4) Spese straordinarie: entrambi i genitori contribuiranno, ciascuno per il 50%, alle spese mediche, farmaceutiche fuori dal servizio sanitario, scolastiche e parascolastiche, nonché sportive e ricreative che si renderà necessario sostenere, precisandosi tuttavia sin d'ora che l'obbligo di contribuire alle spese sportive e ricreative nei modi sopra indicati sarà comunque subordinato all'esistenza di un accordo con cui i coniugi abbiano preventivamente determinato l'entità e l'oggetto delle stesse, come da protocollo del Tribunale di Varese che si allega;
5) I coniugi dichiarano di essere economicamente autosufficienti e di aver già provveduto alla regolazione di ogni rapporto economico-patrimoniale tra loro intercorso e, con l'esatto adempimento delle condizioni di cui al presente ricorso, dichiarano di non aver più nulla reciprocamente a pretendere l'uno dall'altro per alcun titolo o ragione.
6) I coniugi sin d'ora dichiarano di rinunciare alla impugnazione di pronuncia conforme alle presenti condizioni, riconoscendo di non avervi interesse. 7) I coniugi dichiarano concordemente e si danno atto che le condizioni indicate nel presente atto avranno per loro efficacia vincolante sin dalla data di sottoscrizione del presente ricorso avanti i difensori.
Disposta la trattazione della causa ex art. 127 ter c.p.c., venivano depositate note scritte contenenti quanto indicato nel decreto di fissazione e veniva data comunicazione al Pubblico Ministero ex artt.
70, 71 e 473bis.51 comma 3 c.p.c.
Sussistono i presupposti di Legge per la pronuncia di divorzio ex art. 3, comma 1, n. 2), lett. b) L.

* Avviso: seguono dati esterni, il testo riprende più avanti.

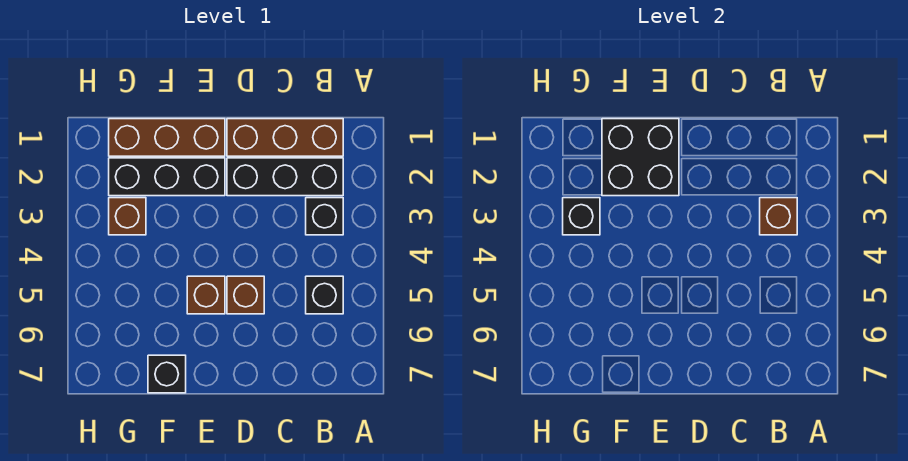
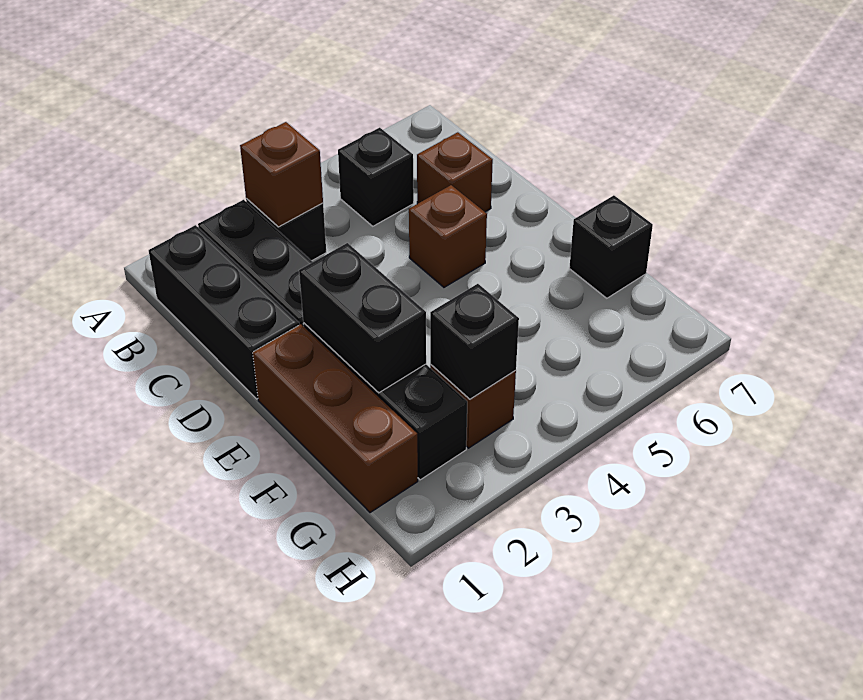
brown brick B1:D1 level 1 -> black brick B1:D1 level 1
black brick E1:F2 level 2 -> black brick E2:F2 level 2
brown brick E5 level 1 -> brown brick C6 level 1

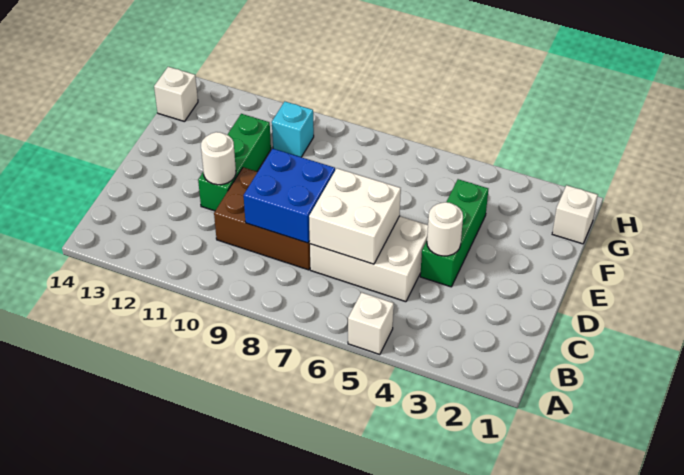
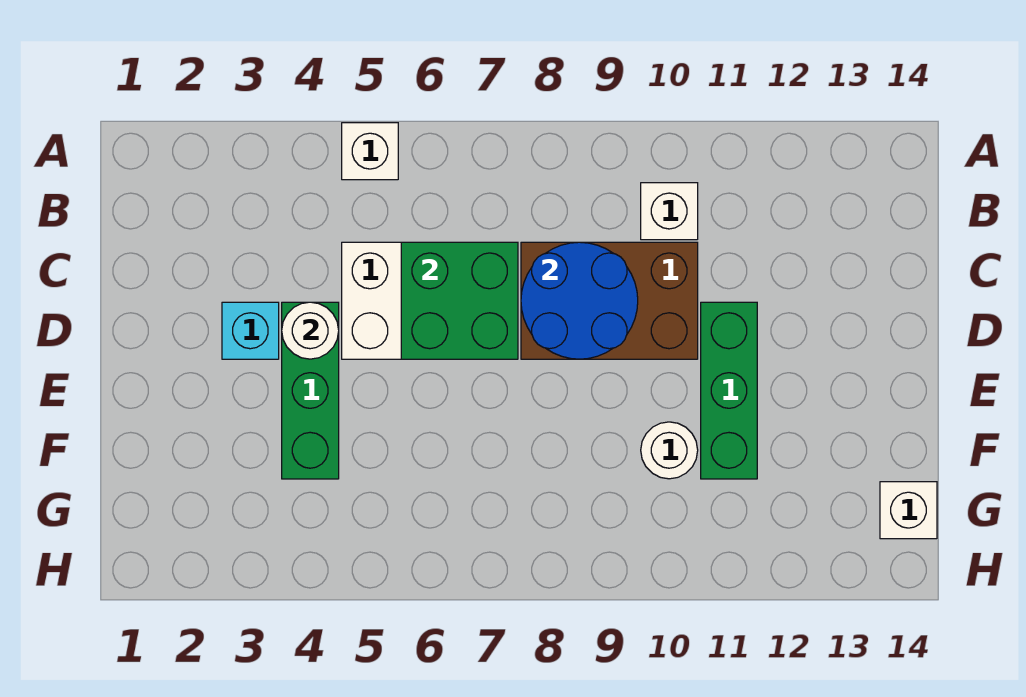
white brick C6:D7 level 2 -> green brick C6:D7 level 2
blue brick C8:D9 level 2 -> blue round brick C8:D9 level 2
white round brick D11 level 2 -> white round brick F10 level 1
white brick G1 level 1 -> white brick B10 level 1
cyan brick G10 level 1 -> cyan brick D3 level 1

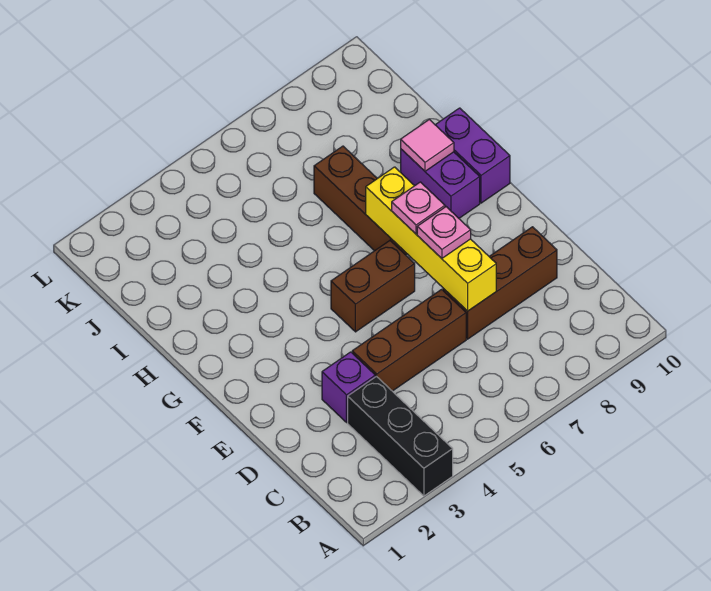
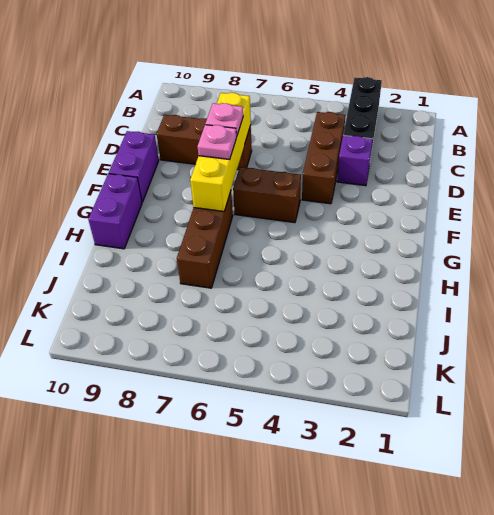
brown brick D4:D6 level 1 -> brown brick C4:E4 level 1
purple brick G9:H9 level 1 -> purple brick E10:F10 level 1
pink tile H9 level 2 -> none

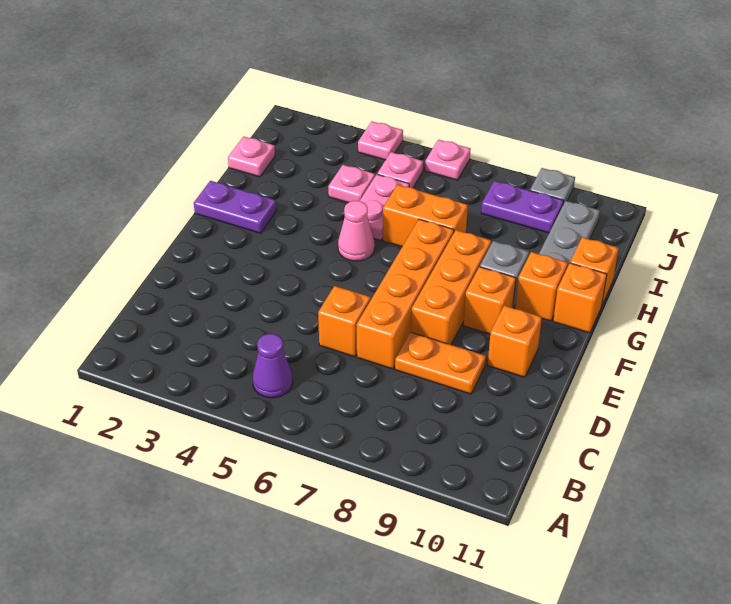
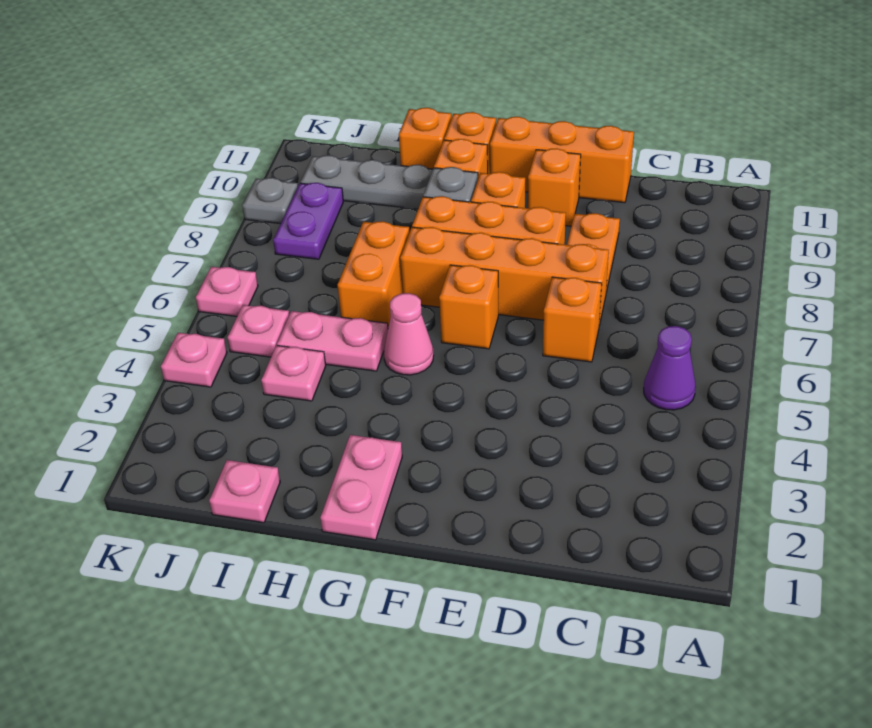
none -> orange brick D11:F11 level 1
none -> orange brick F6 level 1
purple plate G1:G2 level 1 -> pink plate G1:G2 level 1

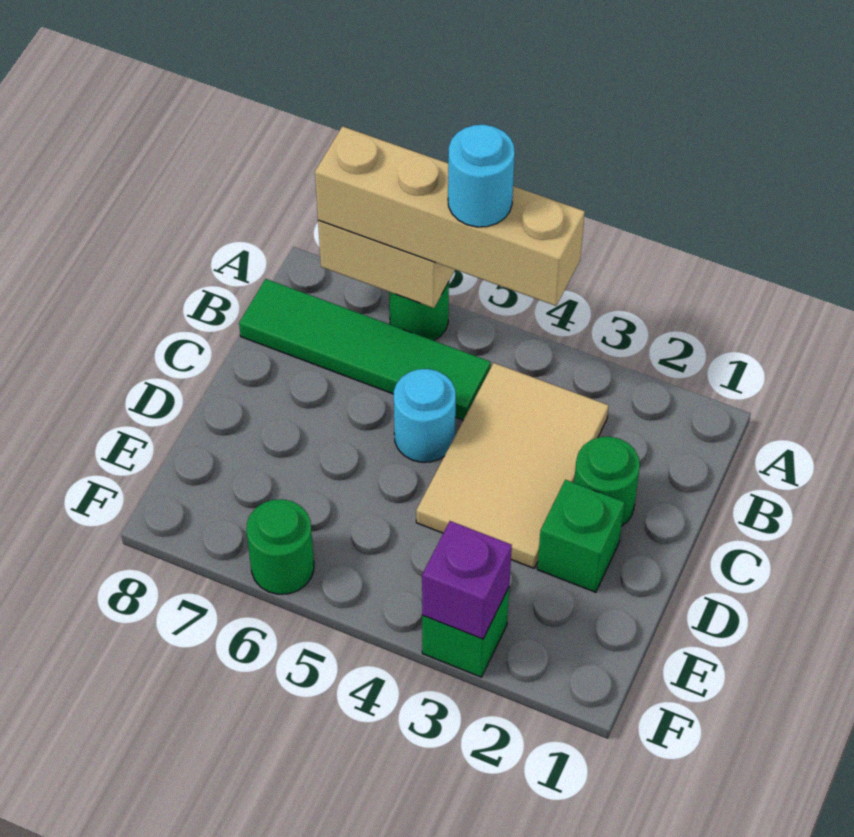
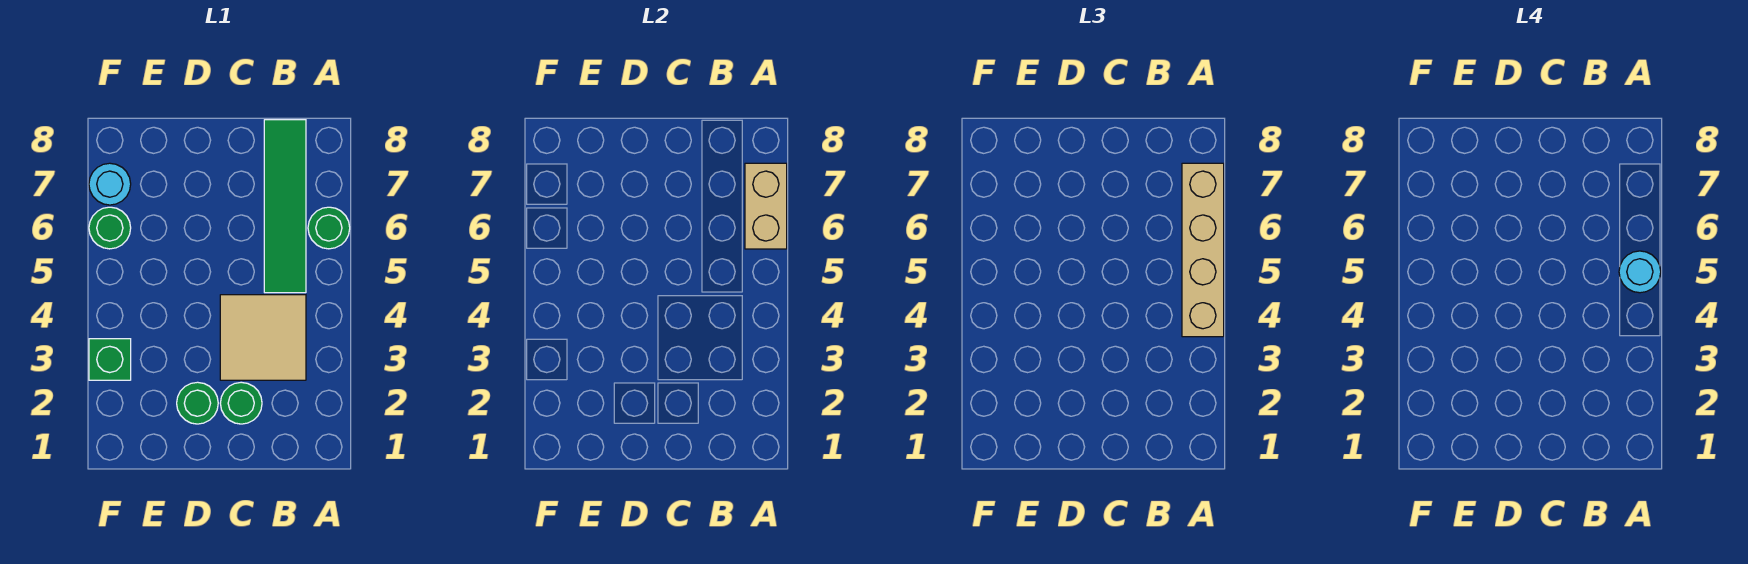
tan tile B3:D4 level 1 -> tan tile B3:C4 level 1
cyan round brick C5 level 1 -> cyan round brick F7 level 1
green brick D2 level 1 -> green round brick D2 level 1
purple brick F3 level 2 -> none

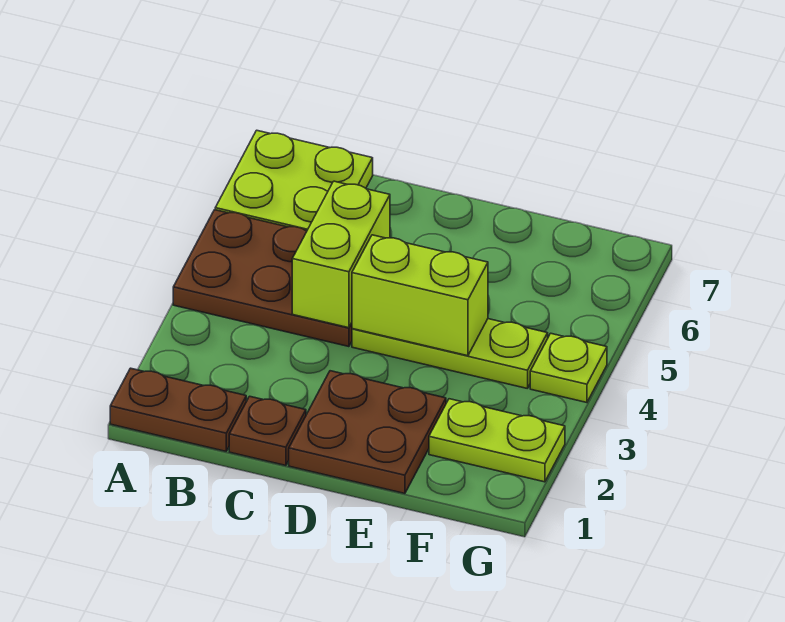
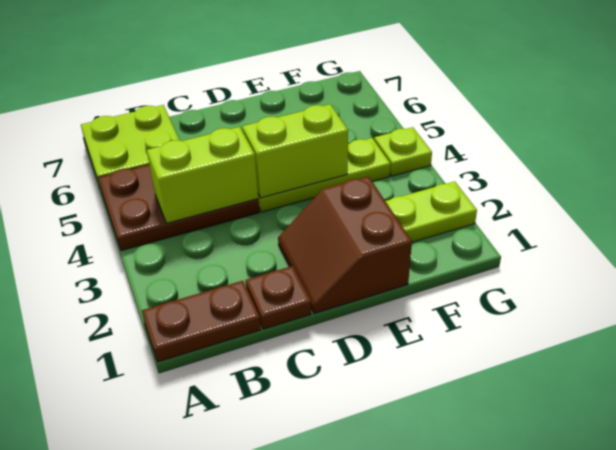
lime brick C4:C5 level 2 -> lime brick B4:C4 level 2
brown plate D1:E2 level 1 -> brown slope D1:E2 level 1 top E

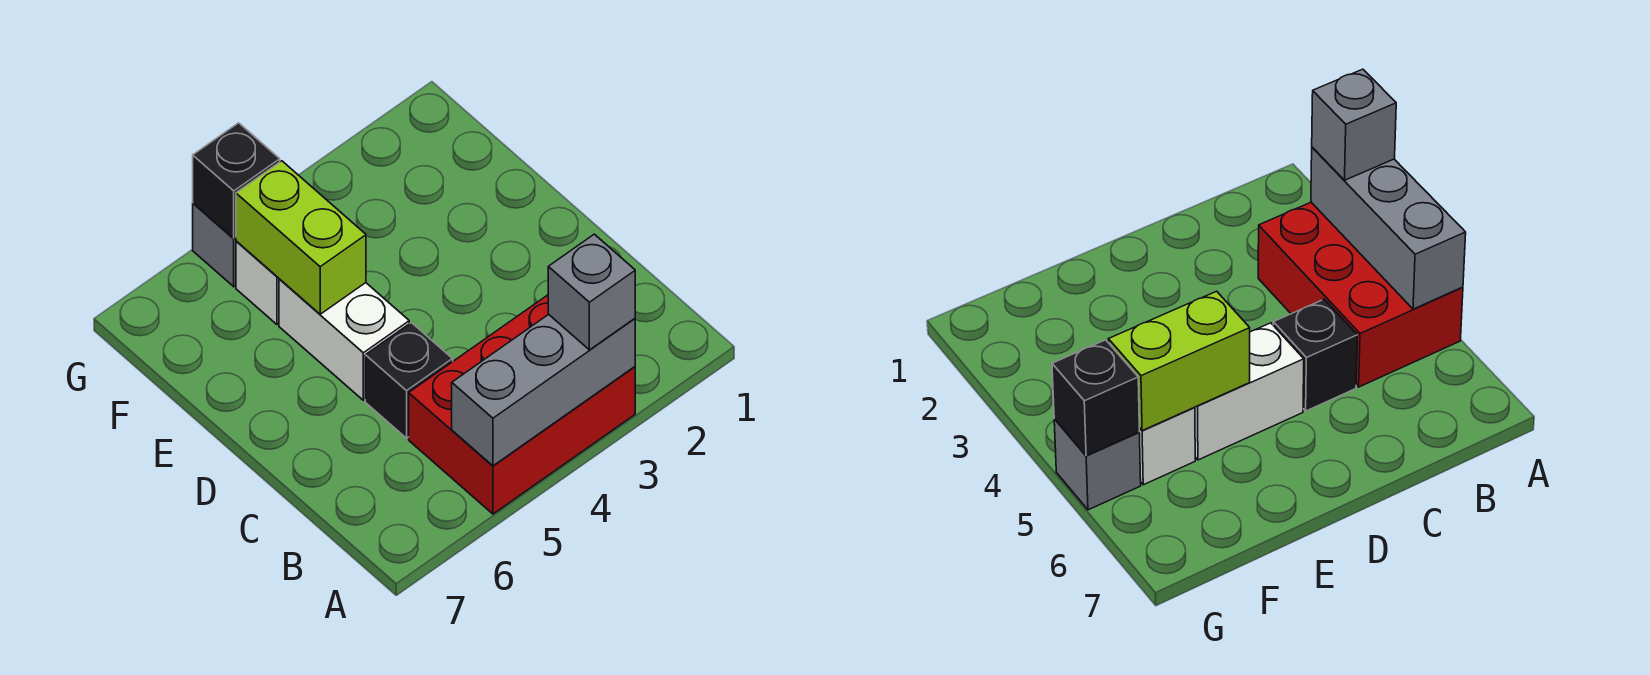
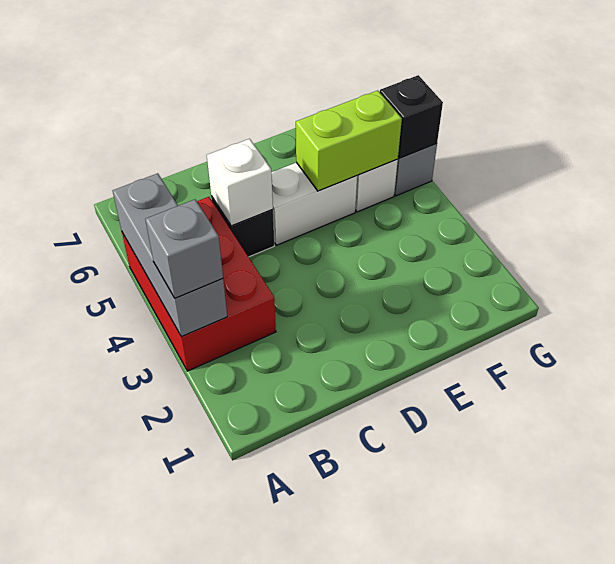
none -> white brick C5 level 2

1.12.1970 n. 898; infatti, la domanda congiunta dei coniugi indica compiutamente le condizioni inerenti i rapporti personali ed economici.
Il Tribunale, valutata la rispondenza delle condizioni all'interesse della prole e ravvisato che le clausole relative ai figli non sono in contrasto con gli interessi degli stessi, stima sussistenti i presupposti di legge per l'accoglimento delle concordi istanze. L'ascolto della prole non risulta necessario, tenuto conto dei contenuti dell'accordo, a norma dell'art. 473bis.4 comma 3 c.p.c.
PER QUESTI MOTIVI
il Tribunale di Varese, Sezione I civile, in composizione collegiale, definitivamente pronunciando:
DICHIARA la cessazione degli effetti civili del matrimonio contratto dai coniugi in data 20/04/2001, nel Comune di Stelvio, con atto iscritto nei registri dello Stato Civile del Comune di Stelvio (anno
2001 atto n. 2 parte II Serie C) alle condizioni stabilite dalle parti, come indicate in parte narrativa, da intendersi qui trascritte;
DÀ ATTO che le parti hanno rinunciato alla impugnazione della odierna sentenza.
MANDA alla Cancelleria perché trasmetta copia autentica del dispositivo della sentenza, passata in giudicato, al competente Ufficiale di Stato Civile perché provveda alle annotazioni e agli ulteriori incombenti di Legge.
Così deciso in Varese, nella Camera di Consiglio del 5.12.2024.
Il Giudice Relatore Il Presidente
Dott.ssa Arianna CARIMATI Dott.ssa Elena FUMAGALLI
Il presente provvedimento non è destinato alla diffusione.
In caso di pubblicazione dovranno essere epurati i dati sensibili, ex art. 52 l. 196\03 s.m.i.